Heureusement, cet exemple ne représente pas l'ensemble du monde du spectacle et les initiatives solidaires se mettent en place. Audiens, le CNC et les DRAC sont actuellement en relation avec le ministère pour trouver comment sauver le plus de monde possible. Mais la réalité sur le terrain est dramatique et c'est maintenant tout une saison culturelle qui s'envole. Pour beaucoup de festivals, les frais de cet été sont déjà engagés. Olivier Py, directeur du Festival d'Avignon, enjoint dans une lettre ouverte le gouvernement de se positionner sur l'annulation ou non des événements de la saison estivale.

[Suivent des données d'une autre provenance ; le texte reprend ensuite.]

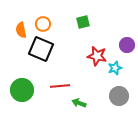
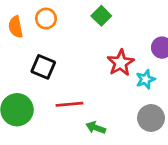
green square: (83, 22) -> (101, 16), turned -32
black square: (41, 49) -> (43, 67), moved, size x0.7
red star: (97, 56) -> (121, 63), turned 30

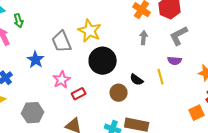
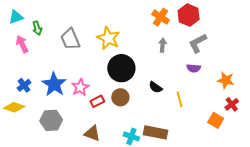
gray trapezoid: (62, 42) -> (70, 39), moved
blue star: (36, 60) -> (54, 84), moved, size x1.4
yellow line: (161, 77) -> (180, 99), moved
brown circle: (119, 93) -> (120, 97), moved
orange square: (197, 113) -> (216, 120), turned -35

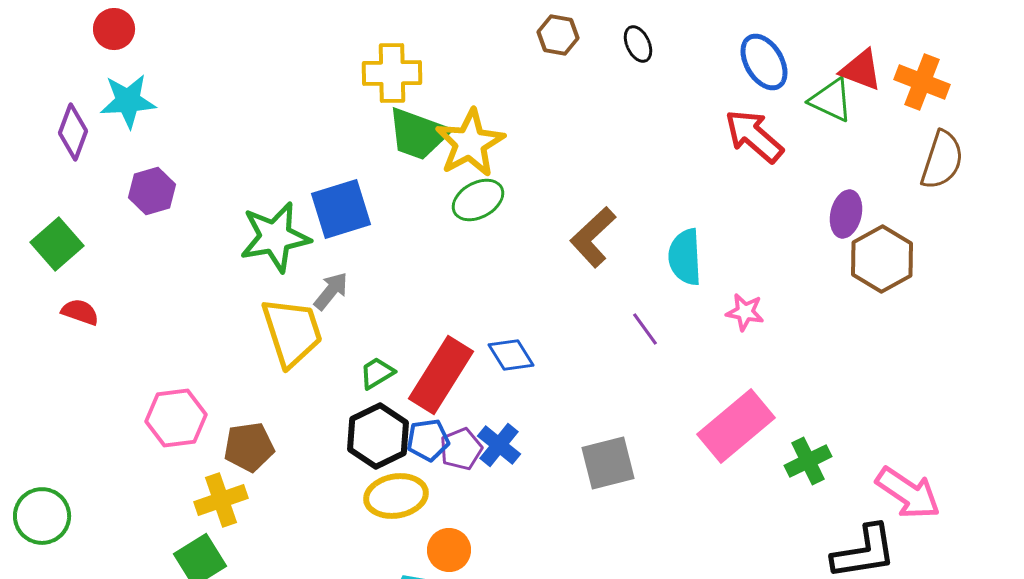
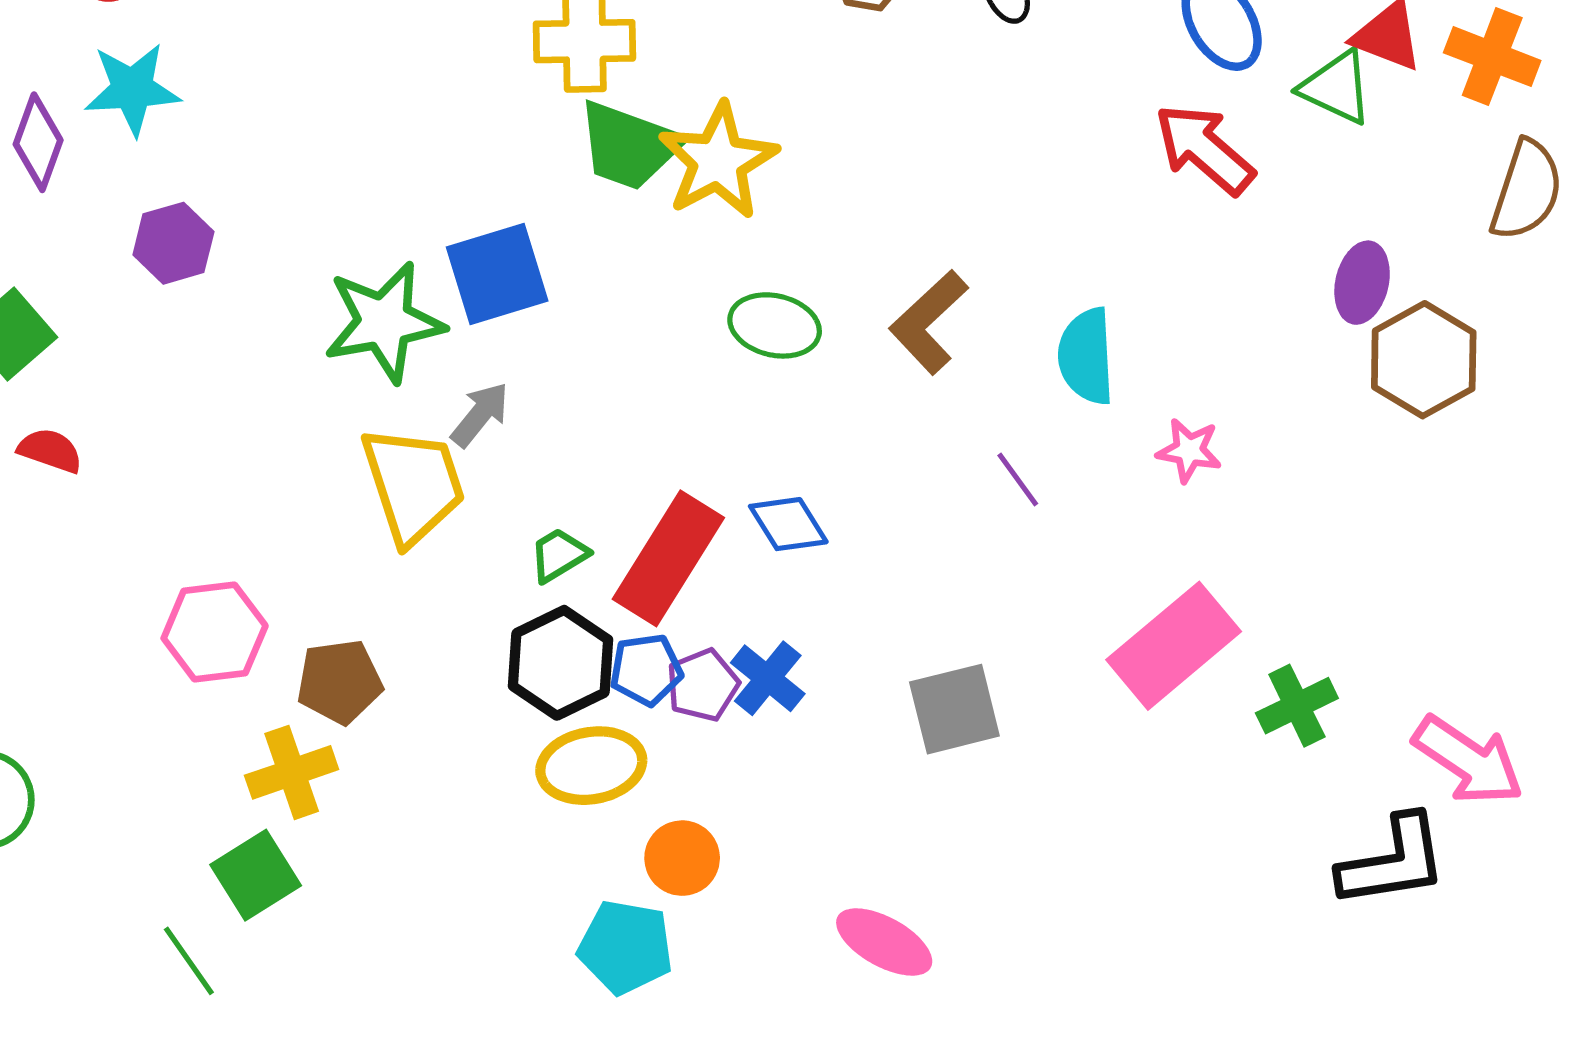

Pour une raison simple : les frais engagés ne peuvent être renégociés si l’État ne statue pas sur la tenue des événements. Dans l'attente, les banques et assurances refusent toute renégociation budgétaire, certaines compagnies annulent, d'autres pas, certaines personnes ont contracté le virus ; en bref, la tenue des événements de cet été est plus qu'incertaine, ce qui est dramatique dans la mesure où c'est la saison lors de laquelle la majeure partie des quotas d'heures sont atteints. Au regard du précipice qui s'annonce, l'aide de l'Etat paraît bien dérisoire, mais -soyons francs- à quoi nous attendions-nous ? Il n'est plus question d'amateurisme, mais bien d'inconscience. Malgré les nombreuses questions de l'intersyndicale, les réponses sont données au compte-gouttes ; la question du GUSO (Guichet Unique du Spectacle Occasionnel) n'est toujours pas réglée, de même que la question des interventions en milieu scolaire. Parmi les événements à venir, beaucoup on déjà été annulés tandis que d'autres espèrent toujours voir leurs dates reportées. « C'est le flou total » entend-on un peu partout. Le report des échéances ne change rien au fait que la reprise des activités semble impossible à anticiper. Encore et toujours, le ministère communique peu, si ce n'est pour remercier les gens qui souffrent. Le décret d'application des mesures annoncés n'a toujours pas été promulgué ; difficile de savoir véritablement comment tout ceci va finir. Finalement, on reconnaît bien la méthode Riester, qui brillait déjà par son absence avant la crise sanitaire.